* [BRIEF] Each entry needs to be given again, character for character.
===== THE DATA
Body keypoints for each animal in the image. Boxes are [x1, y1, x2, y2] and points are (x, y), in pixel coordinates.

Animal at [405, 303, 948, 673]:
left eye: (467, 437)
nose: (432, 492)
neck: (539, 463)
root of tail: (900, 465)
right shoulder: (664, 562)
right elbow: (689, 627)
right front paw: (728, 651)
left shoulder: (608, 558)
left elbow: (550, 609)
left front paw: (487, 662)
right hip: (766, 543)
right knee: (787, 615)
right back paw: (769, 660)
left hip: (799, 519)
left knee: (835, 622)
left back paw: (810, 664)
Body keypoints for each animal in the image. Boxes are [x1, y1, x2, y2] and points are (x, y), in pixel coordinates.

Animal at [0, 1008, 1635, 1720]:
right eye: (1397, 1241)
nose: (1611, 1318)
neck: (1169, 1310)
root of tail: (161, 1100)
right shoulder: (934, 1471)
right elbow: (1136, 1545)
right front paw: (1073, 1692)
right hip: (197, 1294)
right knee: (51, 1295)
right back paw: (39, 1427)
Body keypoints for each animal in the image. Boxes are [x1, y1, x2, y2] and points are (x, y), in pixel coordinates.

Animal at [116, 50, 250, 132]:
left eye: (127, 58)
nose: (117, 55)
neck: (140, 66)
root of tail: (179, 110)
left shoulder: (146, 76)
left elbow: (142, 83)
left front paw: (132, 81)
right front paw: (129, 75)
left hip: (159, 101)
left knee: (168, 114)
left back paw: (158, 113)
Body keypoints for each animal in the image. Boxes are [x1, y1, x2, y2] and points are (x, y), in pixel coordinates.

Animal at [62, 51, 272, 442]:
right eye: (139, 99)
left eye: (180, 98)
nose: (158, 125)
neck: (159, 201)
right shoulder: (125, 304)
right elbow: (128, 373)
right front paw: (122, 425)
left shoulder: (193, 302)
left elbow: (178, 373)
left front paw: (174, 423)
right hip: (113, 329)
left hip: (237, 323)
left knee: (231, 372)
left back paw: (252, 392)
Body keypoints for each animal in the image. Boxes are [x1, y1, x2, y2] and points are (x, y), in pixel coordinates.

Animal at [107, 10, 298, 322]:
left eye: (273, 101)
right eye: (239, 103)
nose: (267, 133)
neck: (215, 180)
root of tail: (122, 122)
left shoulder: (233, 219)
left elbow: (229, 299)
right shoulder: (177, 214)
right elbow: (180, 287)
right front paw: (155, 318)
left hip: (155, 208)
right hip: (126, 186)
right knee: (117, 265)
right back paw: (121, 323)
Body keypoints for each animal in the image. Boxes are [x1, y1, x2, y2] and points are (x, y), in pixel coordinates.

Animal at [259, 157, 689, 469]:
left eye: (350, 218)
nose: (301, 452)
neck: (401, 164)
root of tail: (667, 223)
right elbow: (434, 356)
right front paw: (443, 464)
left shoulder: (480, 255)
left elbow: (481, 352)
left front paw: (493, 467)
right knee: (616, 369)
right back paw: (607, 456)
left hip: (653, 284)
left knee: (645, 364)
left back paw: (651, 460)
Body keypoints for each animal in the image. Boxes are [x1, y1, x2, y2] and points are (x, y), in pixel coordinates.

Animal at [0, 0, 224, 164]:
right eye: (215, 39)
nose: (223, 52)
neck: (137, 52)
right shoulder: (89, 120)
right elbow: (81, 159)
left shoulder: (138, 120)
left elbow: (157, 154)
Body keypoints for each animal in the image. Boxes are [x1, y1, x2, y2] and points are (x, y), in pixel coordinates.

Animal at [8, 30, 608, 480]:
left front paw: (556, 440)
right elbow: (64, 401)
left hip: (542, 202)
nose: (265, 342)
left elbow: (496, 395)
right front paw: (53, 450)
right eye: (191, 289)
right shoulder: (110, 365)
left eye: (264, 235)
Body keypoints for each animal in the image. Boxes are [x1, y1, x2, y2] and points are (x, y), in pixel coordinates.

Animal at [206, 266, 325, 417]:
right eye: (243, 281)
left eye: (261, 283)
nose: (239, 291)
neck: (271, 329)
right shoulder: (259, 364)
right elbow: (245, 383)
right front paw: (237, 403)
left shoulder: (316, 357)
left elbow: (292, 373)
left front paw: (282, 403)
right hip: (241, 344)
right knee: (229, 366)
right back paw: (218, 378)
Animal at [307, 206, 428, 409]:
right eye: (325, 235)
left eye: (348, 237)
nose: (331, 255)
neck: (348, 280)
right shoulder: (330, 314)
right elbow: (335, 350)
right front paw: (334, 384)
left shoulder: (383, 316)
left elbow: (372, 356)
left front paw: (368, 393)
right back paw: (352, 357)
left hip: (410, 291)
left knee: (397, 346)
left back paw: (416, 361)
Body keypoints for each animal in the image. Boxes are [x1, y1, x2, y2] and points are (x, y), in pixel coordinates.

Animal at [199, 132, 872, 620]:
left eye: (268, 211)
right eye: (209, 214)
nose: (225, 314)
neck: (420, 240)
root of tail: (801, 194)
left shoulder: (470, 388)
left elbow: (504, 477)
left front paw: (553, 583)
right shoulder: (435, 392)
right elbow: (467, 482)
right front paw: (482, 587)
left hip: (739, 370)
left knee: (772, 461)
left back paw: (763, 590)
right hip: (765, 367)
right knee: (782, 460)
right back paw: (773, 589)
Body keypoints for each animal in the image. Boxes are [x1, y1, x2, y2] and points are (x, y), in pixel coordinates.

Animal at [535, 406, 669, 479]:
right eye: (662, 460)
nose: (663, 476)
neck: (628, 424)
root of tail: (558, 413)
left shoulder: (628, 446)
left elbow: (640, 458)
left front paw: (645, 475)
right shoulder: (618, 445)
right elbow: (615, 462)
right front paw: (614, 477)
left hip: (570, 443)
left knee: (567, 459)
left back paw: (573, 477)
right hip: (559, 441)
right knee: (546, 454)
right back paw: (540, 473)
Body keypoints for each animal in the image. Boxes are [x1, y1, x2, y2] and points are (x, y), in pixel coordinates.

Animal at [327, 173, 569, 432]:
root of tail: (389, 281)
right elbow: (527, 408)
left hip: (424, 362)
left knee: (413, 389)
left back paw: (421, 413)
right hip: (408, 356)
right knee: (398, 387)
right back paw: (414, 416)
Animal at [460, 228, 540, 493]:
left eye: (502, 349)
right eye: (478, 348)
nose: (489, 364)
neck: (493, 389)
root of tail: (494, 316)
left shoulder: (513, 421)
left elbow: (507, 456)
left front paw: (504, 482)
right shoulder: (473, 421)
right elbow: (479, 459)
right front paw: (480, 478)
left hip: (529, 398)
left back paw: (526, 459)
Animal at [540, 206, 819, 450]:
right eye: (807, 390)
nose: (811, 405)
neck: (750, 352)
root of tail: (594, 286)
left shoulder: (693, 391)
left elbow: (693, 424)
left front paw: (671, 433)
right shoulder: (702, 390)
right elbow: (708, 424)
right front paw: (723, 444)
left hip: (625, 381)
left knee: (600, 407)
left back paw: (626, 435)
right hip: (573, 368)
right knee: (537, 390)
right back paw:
==========
* [RESULT OF THE TASK]
Body keypoints for each animal in the image. Boxes are [x1, y1, x2, y2] and points are (x, y), in pixel coordinates.

Animal at [405, 303, 948, 673]:
left eye: (467, 437)
nose: (432, 492)
neck: (539, 463)
root of tail: (900, 465)
right shoulder: (664, 562)
right elbow: (689, 627)
right front paw: (728, 651)
left shoulder: (608, 558)
left elbow: (550, 609)
left front paw: (487, 662)
right hip: (766, 543)
right knee: (787, 615)
right back paw: (769, 660)
left hip: (799, 519)
left knee: (835, 622)
left back paw: (810, 664)
Body keypoints for each animal in the image. Boxes are [x1, y1, x2, y2] and points are (x, y), in pixel coordinates.

Animal at [0, 1008, 1635, 1720]:
right eye: (1397, 1241)
nose: (1611, 1318)
neck: (1169, 1310)
root of tail: (161, 1100)
right shoulder: (934, 1471)
right elbow: (1136, 1545)
right front paw: (1073, 1692)
right hip: (197, 1294)
right knee: (51, 1295)
right back paw: (39, 1427)
Body keypoints for each animal in the image. Boxes are [x1, y1, x2, y2] and points are (x, y), in pixel coordinates.

Animal at [116, 50, 250, 132]:
left eye: (127, 58)
nose: (117, 55)
neck: (140, 66)
root of tail: (179, 110)
left shoulder: (146, 76)
left elbow: (142, 83)
left front paw: (132, 81)
right front paw: (129, 75)
left hip: (159, 101)
left knee: (168, 114)
left back paw: (158, 113)
Body keypoints for each animal in the image. Boxes are [x1, y1, x2, y2] and points are (x, y), in pixel coordinates.

Animal at [62, 51, 272, 442]:
right eye: (139, 99)
left eye: (180, 98)
nose: (158, 125)
neck: (159, 201)
right shoulder: (125, 304)
right elbow: (128, 373)
right front paw: (122, 425)
left shoulder: (193, 302)
left elbow: (178, 373)
left front paw: (174, 423)
right hip: (113, 329)
left hip: (237, 323)
left knee: (231, 372)
left back paw: (252, 392)
Body keypoints for each animal in the image. Boxes are [x1, y1, x2, y2] and points are (x, y), in pixel coordinates.

Animal at [107, 10, 298, 322]:
left eye: (273, 101)
right eye: (239, 103)
nose: (267, 133)
neck: (215, 180)
root of tail: (122, 122)
left shoulder: (233, 219)
left elbow: (229, 299)
right shoulder: (177, 214)
right elbow: (180, 287)
right front paw: (155, 318)
left hip: (155, 208)
right hip: (126, 186)
right knee: (117, 265)
right back paw: (121, 323)
Body keypoints for each animal in the image. Boxes are [x1, y1, x2, y2] and points are (x, y), in pixel coordinates.

Animal at [259, 157, 689, 469]:
left eye: (350, 218)
nose: (301, 452)
neck: (401, 164)
root of tail: (667, 223)
right elbow: (434, 356)
right front paw: (443, 464)
left shoulder: (480, 255)
left elbow: (481, 352)
left front paw: (493, 467)
right knee: (616, 369)
right back paw: (607, 456)
left hip: (653, 284)
left knee: (645, 364)
left back paw: (651, 460)
Body keypoints for each animal in the image. Boxes are [x1, y1, x2, y2] and points are (x, y), in pixel coordinates.

Animal at [0, 0, 224, 164]:
right eye: (215, 39)
nose: (223, 52)
neck: (137, 52)
right shoulder: (89, 120)
right elbow: (81, 159)
left shoulder: (138, 120)
left elbow: (157, 154)
Body keypoints for each animal in the image. Boxes are [x1, y1, x2, y2] and points are (x, y), in pixel coordinates.

Animal at [8, 30, 608, 480]:
left front paw: (556, 440)
right elbow: (64, 401)
left hip: (542, 202)
nose: (265, 342)
left elbow: (496, 395)
right front paw: (53, 450)
right eye: (191, 289)
right shoulder: (110, 365)
left eye: (264, 235)
Body keypoints for each animal in the image. Boxes are [x1, y1, x2, y2] and points are (x, y), in pixel coordinates.

Animal at [206, 266, 325, 417]:
right eye: (243, 281)
left eye: (261, 283)
nose: (239, 291)
neck: (271, 329)
right shoulder: (259, 364)
right elbow: (245, 383)
right front paw: (237, 403)
left shoulder: (316, 357)
left elbow: (292, 373)
left front paw: (282, 403)
right hip: (241, 344)
right knee: (229, 366)
right back paw: (218, 378)
Animal at [307, 206, 428, 409]:
right eye: (325, 235)
left eye: (348, 237)
nose: (331, 255)
neck: (348, 280)
right shoulder: (330, 314)
right elbow: (335, 350)
right front paw: (334, 384)
left shoulder: (383, 316)
left elbow: (372, 356)
left front paw: (368, 393)
right back paw: (352, 357)
left hip: (410, 291)
left knee: (397, 346)
left back paw: (416, 361)
Body keypoints for each animal in the image. Boxes are [x1, y1, x2, y2] and points are (x, y), in pixel coordinates.

Animal at [199, 132, 872, 620]:
left eye: (268, 211)
right eye: (209, 214)
nose: (225, 314)
neck: (420, 240)
root of tail: (801, 194)
left shoulder: (470, 388)
left elbow: (504, 477)
left front paw: (553, 583)
right shoulder: (435, 392)
right elbow: (467, 482)
right front paw: (482, 587)
left hip: (739, 370)
left knee: (772, 461)
left back paw: (763, 590)
right hip: (765, 367)
right knee: (782, 460)
right back paw: (773, 589)
Body keypoints for each animal in the image. Boxes are [x1, y1, x2, y2] and points are (x, y), in pixel coordinates.

Animal at [535, 406, 669, 479]:
right eye: (662, 460)
nose: (663, 476)
neck: (628, 424)
root of tail: (558, 413)
left shoulder: (628, 446)
left elbow: (640, 458)
left front paw: (645, 475)
right shoulder: (618, 445)
right elbow: (615, 462)
right front paw: (614, 477)
left hip: (570, 443)
left knee: (567, 459)
left back paw: (573, 477)
right hip: (559, 441)
right knee: (546, 454)
right back paw: (540, 473)
Body keypoints for each animal in the image. Boxes are [x1, y1, x2, y2] and points are (x, y), in pixel coordinates.

Animal at [327, 173, 569, 432]:
root of tail: (389, 281)
right elbow: (527, 408)
left hip: (424, 362)
left knee: (413, 389)
left back paw: (421, 413)
right hip: (408, 356)
right knee: (398, 387)
right back paw: (414, 416)
Animal at [460, 228, 540, 493]:
left eye: (502, 349)
right eye: (478, 348)
nose: (489, 364)
neck: (493, 389)
root of tail: (494, 316)
left shoulder: (513, 421)
left elbow: (507, 456)
left front paw: (504, 482)
right shoulder: (473, 421)
right elbow: (479, 459)
right front paw: (480, 478)
left hip: (529, 398)
left back paw: (526, 459)
Animal at [540, 206, 819, 450]:
right eye: (807, 390)
nose: (811, 405)
neck: (750, 352)
root of tail: (594, 286)
left shoulder: (693, 391)
left elbow: (693, 424)
left front paw: (671, 433)
right shoulder: (702, 390)
right elbow: (708, 424)
right front paw: (723, 444)
left hip: (625, 381)
left knee: (600, 407)
left back paw: (626, 435)
right hip: (573, 368)
right knee: (537, 390)
right back paw:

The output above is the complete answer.